And the thing that irked me was I had found out about the badmouthing from a general notification, it wasn’t even a direct address, just them trying to do the suck up method of looking like their sorry to the other viewers while not actually being regretful.
If they were actually apologetic, they would not have insulted me in the same post as making their apology.

Edit: as for why I was back, I was trying look up new games and get updated about “One Potion, Please!” I did a cursory check and found this out.

Also, those flagged replies you’re talking I suspect are the ones between me and that one individual, gotchagacha, correct?
Admittedly, us using the flagging feature as retaliation for the results from the discussion were probably inappropriate, yet I’ve seen their tactic all too often - the minute someone begins to lose the argument, especially if they started it, then they change their tune and say “let’s stop talking about this”. If they were going to say it was off topic, I was going to hold them to it. And I suspect they decided to flag my replies in retaliation.

__Requirement A__.
Decide whether each statement agrees with the forum post, answering yes or no and quoting the words of the post that settle it: (i) The writer learned of the badmouthing through a direct message. (ii) The writer came back to look up new games and get updates about "One Potion, Please!" (iii) The writer admits that using the flagging feature as retaliation was probably inappropriate.
__Requirement B__.
Render this sentence from the forum post in Spanish: "If they were actually apologetic, they would not have insulted me in the same post as making their apology."
The data that follow are not needed for this work.

__Data block__.
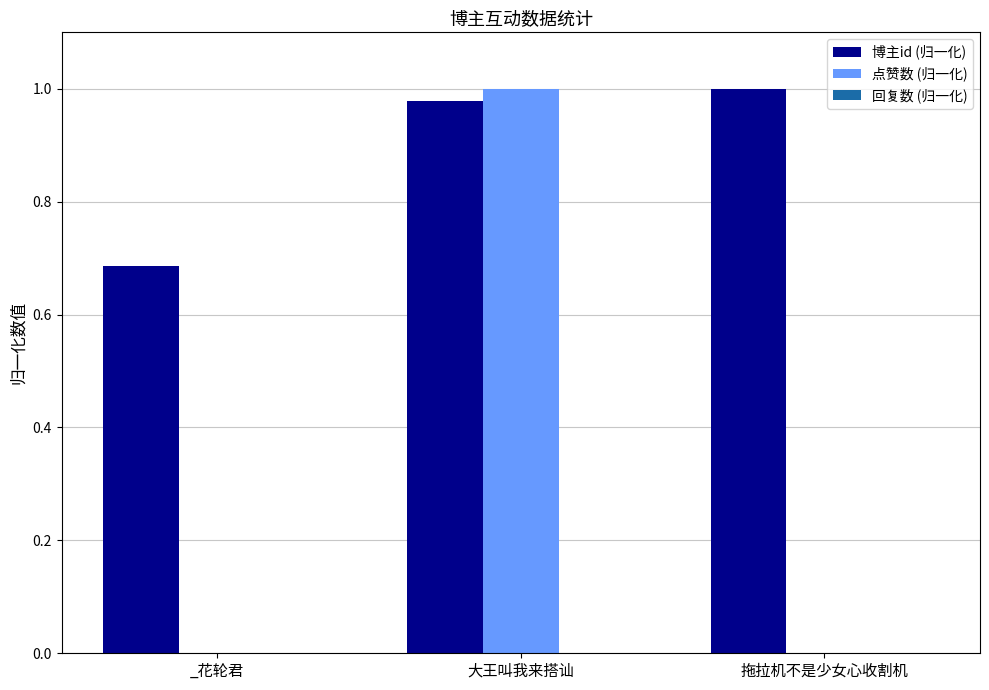

Which series changed the most between _花轮君 and 拖拉机不是少女心收割机?

博主id (归一化)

__Answer section A__.
(i) No: "I had found out about the badmouthing from a general notification, it wasn’t even a direct address"
(ii) Yes: "I was trying look up new games and get updated about “One Potion, Please!”"
(iii) Yes: "us using the flagging feature as retaliation for the results from the discussion were probably inappropriate"

__Answer section B__.
Si de verdad lo lamentaran, no me habrían insultado en la misma publicación en la que se disculpaban.